Le Ghana s’apprête à mettre en œuvre une réforme migratoire majeure en supprimant les frais de visa pour les ressortissants africains à partir du 25 mai 2026, date symbolique coïncidant avec la Journée de l’Afrique. Cette décision s’inscrit dans une dynamique continentale visant à renforcer la libre circulation et à accélérer l’intégration économique en Afrique.
Portée par les autorités ghanéennes, cette mesure ambitionne de faciliter les déplacements entre pays africains, dans un contexte où la Zone de libre-échange continentale africaine (ZLECAF) encourage déjà l’ouverture des frontières et la fluidification des échanges commerciaux et humains sur le continent.
Selon les responsables gouvernementaux, cette réforme ne signifie pas une ouverture totale et sans contrôle des frontières. L’accès au territoire ghanéen restera encadré par une procédure numérique de type e-visa, permettant de vérifier les données des voyageurs via des systèmes de sécurité interconnectés. Les autorités insistent ainsi sur un équilibre entre facilitation des mobilités et contrôle sécuritaire.
Le ministre des Affaires étrangères, Samuel Okudzeto Ablakwa, défend une approche qualifiée de « modernisée », combinant ouverture régionale et surveillance technologique renforcée.

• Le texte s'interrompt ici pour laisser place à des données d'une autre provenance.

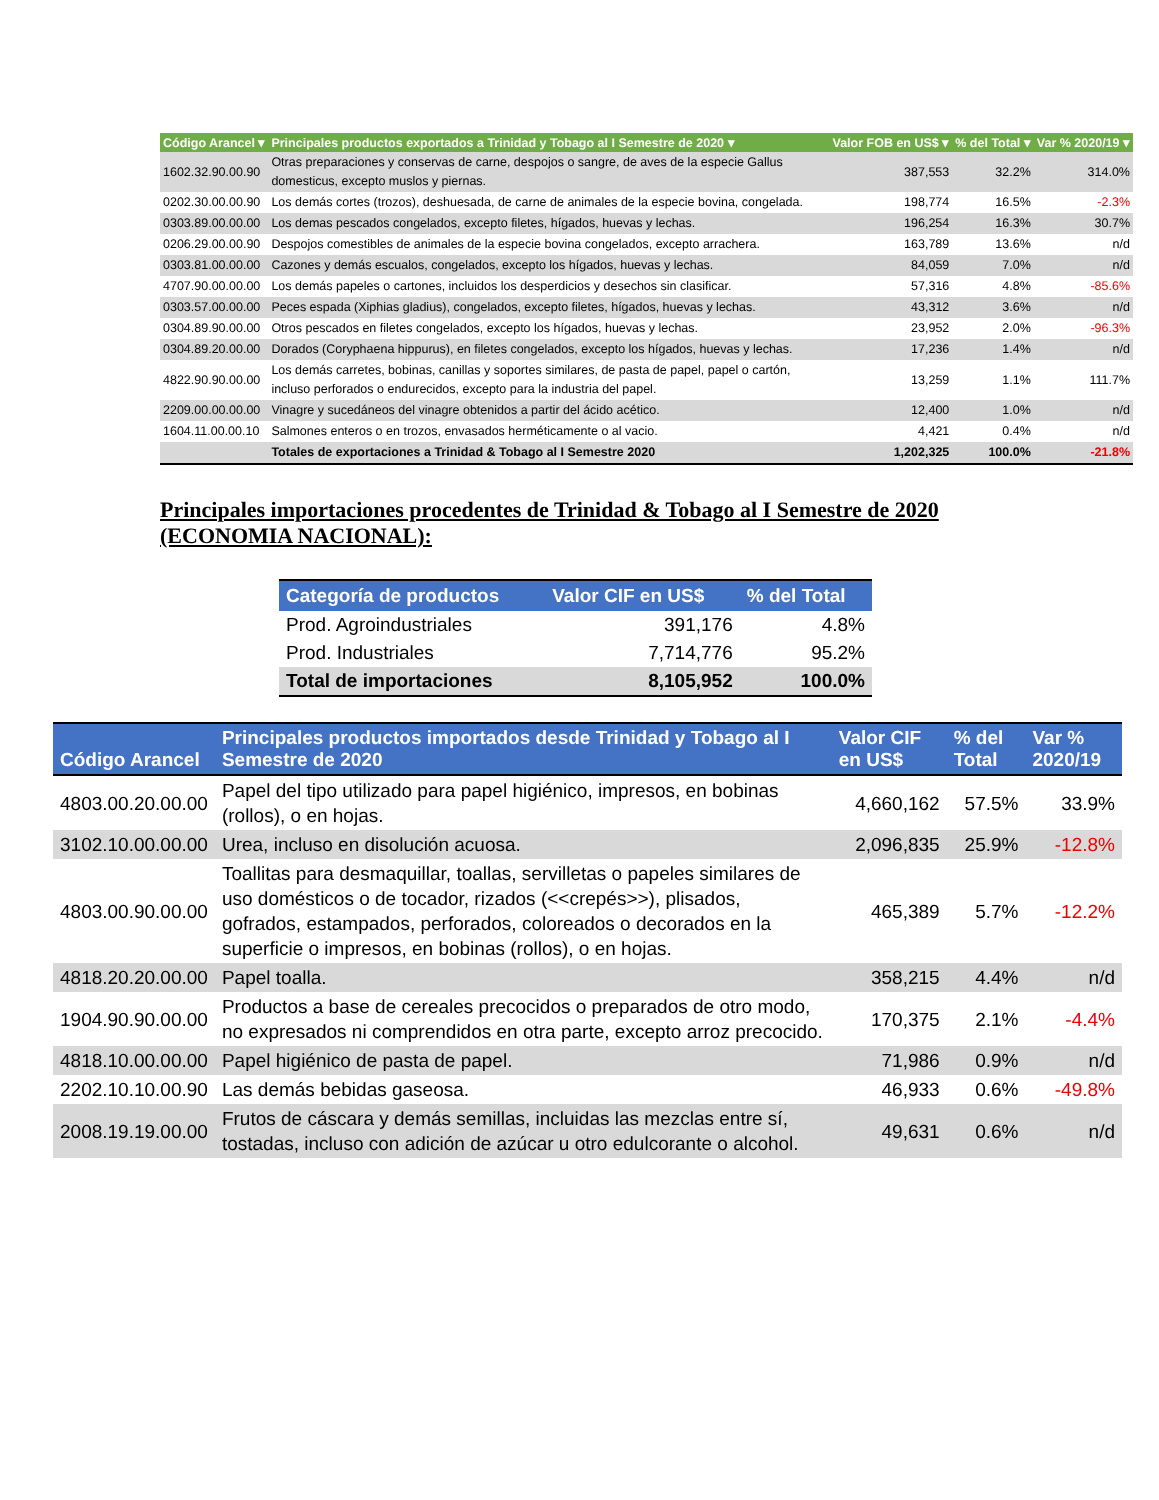| Código Arancel ▾ | Principales productos exportados a Trinidad y Tobago al I Semestre de 2020 ▾ | Valor FOB en US$ ▾ | % del Total ▾ | Var % 2020/19 ▾ |
| --- | --- | --- | --- | --- |
| 1602.32.90.00.90 | Otras preparaciones y conservas de carne, despojos o sangre, de aves de la especie Gallus domesticus, excepto muslos y piernas. | 387,553 | 32.2% | 314.0% |
| 0202.30.00.00.90 | Los demás cortes (trozos), deshuesada, de carne de animales de la especie bovina, congelada. | 198,774 | 16.5% | -2.3% |
| 0303.89.00.00.00 | Los demas pescados congelados, excepto filetes, hígados, huevas y lechas. | 196,254 | 16.3% | 30.7% |
| 0206.29.00.00.90 | Despojos comestibles de animales de la especie bovina congelados, excepto arrachera. | 163,789 | 13.6% | n/d |
| 0303.81.00.00.00 | Cazones y demás escualos, congelados, excepto los hígados, huevas y lechas. | 84,059 | 7.0% | n/d |
| 4707.90.00.00.00 | Los demás papeles o cartones, incluidos los desperdicios y desechos sin clasificar. | 57,316 | 4.8% | -85.6% |
| 0303.57.00.00.00 | Peces espada (Xiphias gladius), congelados, excepto filetes, hígados, huevas y lechas. | 43,312 | 3.6% | n/d |
| 0304.89.90.00.00 | Otros pescados en filetes congelados, excepto los hígados, huevas y lechas. | 23,952 | 2.0% | -96.3% |
| 0304.89.20.00.00 | Dorados (Coryphaena hippurus), en filetes congelados, excepto los hígados, huevas y lechas. | 17,236 | 1.4% | n/d |
| 4822.90.90.00.00 | Los demás carretes, bobinas, canillas y soportes similares, de pasta de papel, papel o cartón, incluso perforados o endurecidos, excepto para la industria del papel. | 13,259 | 1.1% | 111.7% |
| 2209.00.00.00.00 | Vinagre y sucedáneos del vinagre obtenidos a partir del ácido acético. | 12,400 | 1.0% | n/d |
| 1604.11.00.00.10 | Salmones enteros o en trozos, envasados herméticamente o al vacio. | 4,421 | 0.4% | n/d |
| | Totales de exportaciones a Trinidad & Tobago al I Semestre 2020 | 1,202,325 | 100.0% | -21.8% |
Principales importaciones procedentes de Trinidad & Tobago al I Semestre de 2020 (ECONOMIA NACIONAL):
| Categoría de productos | Valor CIF en US$ | % del Total |
| --- | --- | --- |
| Prod. Agroindustriales | 391,176 | 4.8% |
| Prod. Industriales | 7,714,776 | 95.2% |
| Total de importaciones | 8,105,952 | 100.0% |
| Código Arancel | Principales productos importados desde Trinidad y Tobago al I Semestre de 2020 | Valor CIF en US$ | % del Total | Var % 2020/19 |
| --- | --- | --- | --- | --- |
| 4803.00.20.00.00 | Papel del tipo utilizado para papel higiénico, impresos, en bobinas (rollos), o en hojas. | 4,660,162 | 57.5% | 33.9% |
| 3102.10.00.00.00 | Urea, incluso en disolución acuosa. | 2,096,835 | 25.9% | -12.8% |
| 4803.00.90.00.00 | Toallitas para desmaquillar, toallas, servilletas o papeles similares de uso domésticos o de tocador, rizados (<<crepés>>), plisados, gofrados, estampados, perforados, coloreados o decorados en la superficie o impresos, en bobinas (rollos), o en hojas. | 465,389 | 5.7% | -12.2% |
| 4818.20.20.00.00 | Papel toalla. | 358,215 | 4.4% | n/d |
| 1904.90.90.00.00 | Productos a base de cereales precocidos o preparados de otro modo, no expresados ni comprendidos en otra parte, excepto arroz precocido. | 170,375 | 2.1% | -4.4% |
| 4818.10.00.00.00 | Papel higiénico de pasta de papel. | 71,986 | 0.9% | n/d |
| 2202.10.10.00.90 | Las demás bebidas gaseosa. | 46,933 | 0.6% | -49.8% |
| 2008.19.19.00.00 | Frutos de cáscara y demás semillas, incluidas las mezclas entre sí, tostadas, incluso con adición de azúcar u otro edulcorante o alcohol. | 49,631 | 0.6% | n/d |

Avec cette décision, le Ghana rejoint un groupe encore limité de pays africains ayant opté pour un assouplissement significatif de leur politique de visa à destination des citoyens du continent. Parmi eux figurent notamment le Rwanda, le Bénin, la Gambie et les Seychelles, souvent cités comme pionniers en matière de libre circulation en Afrique.
Pour rappel, le Maroc et le Ghana ont conclu un accord d’exemption de visa en 2025, permettant aux citoyens marocains de se rendre au Ghana sans visa préalable. Une mesure qui facilite concrètement les déplacements et renforce les échanges entre les deux pays.